* _The task_
Write out the material below word for word, leaving out the pictures.
=== Data extracts ===
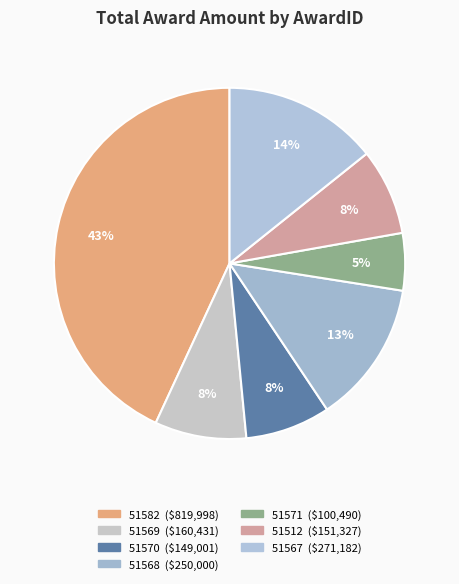

Is there any slice that represents more than half of the pie?

No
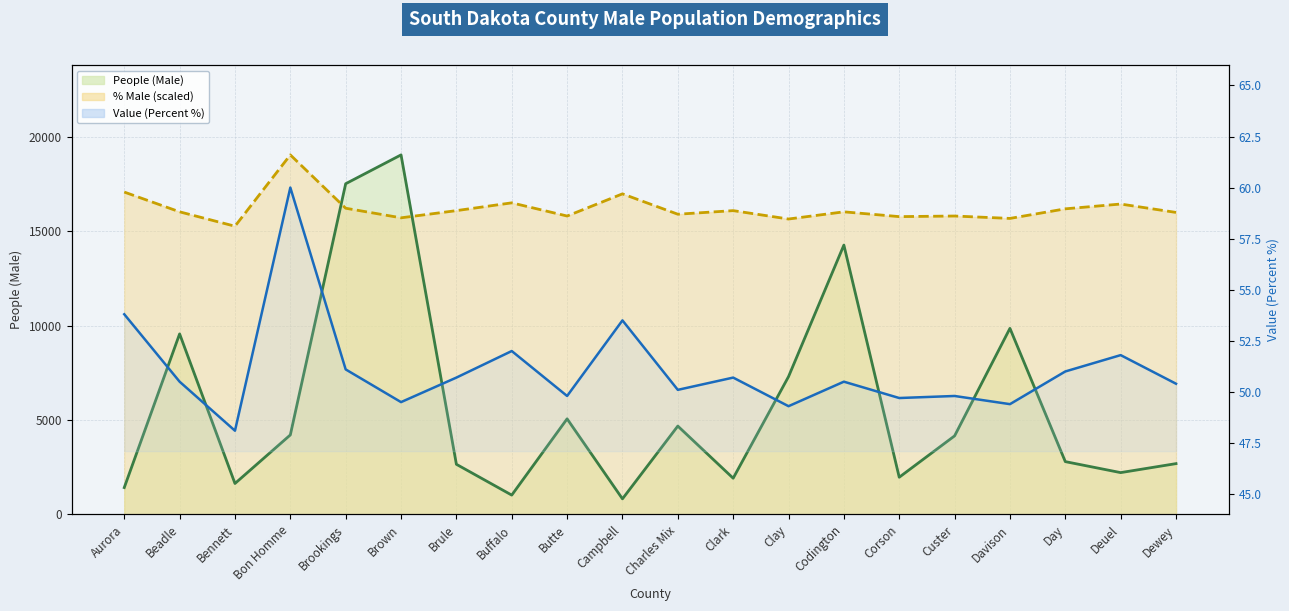

What is the difference between the People (Male) line values at Buffalo and Davison?

8835.0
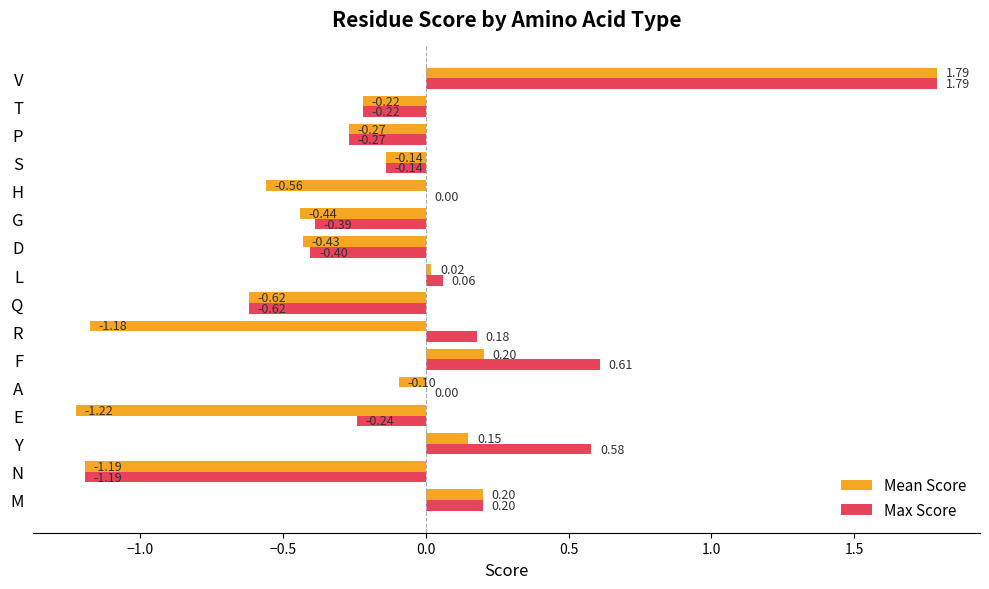

Which category has the highest value across all series?

V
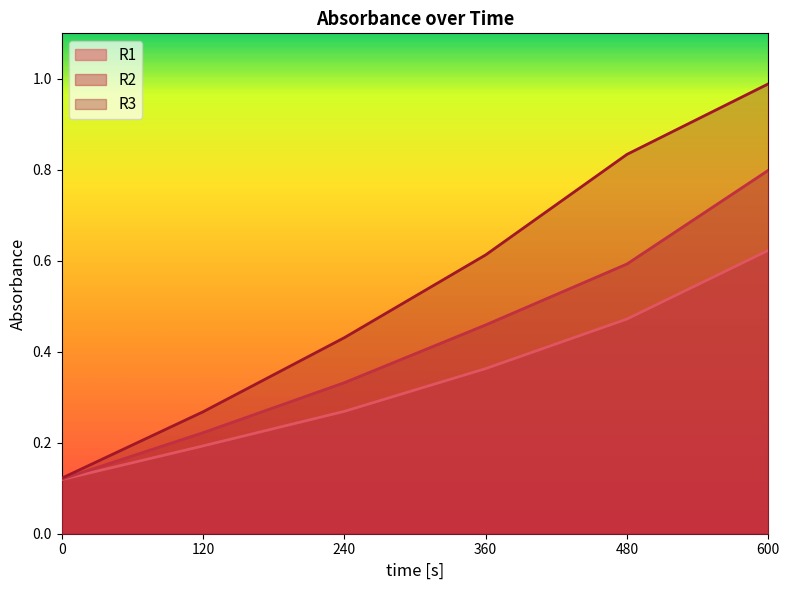

Which series changed the most between 360 and 600?

R3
===
* _Result of this task_
Is there any slice that represents more than half of the pie?

No

What is the difference between the People (Male) line values at Buffalo and Davison?

8835.0

Which category has the highest value across all series?

V

Which series changed the most between 360 and 600?

R3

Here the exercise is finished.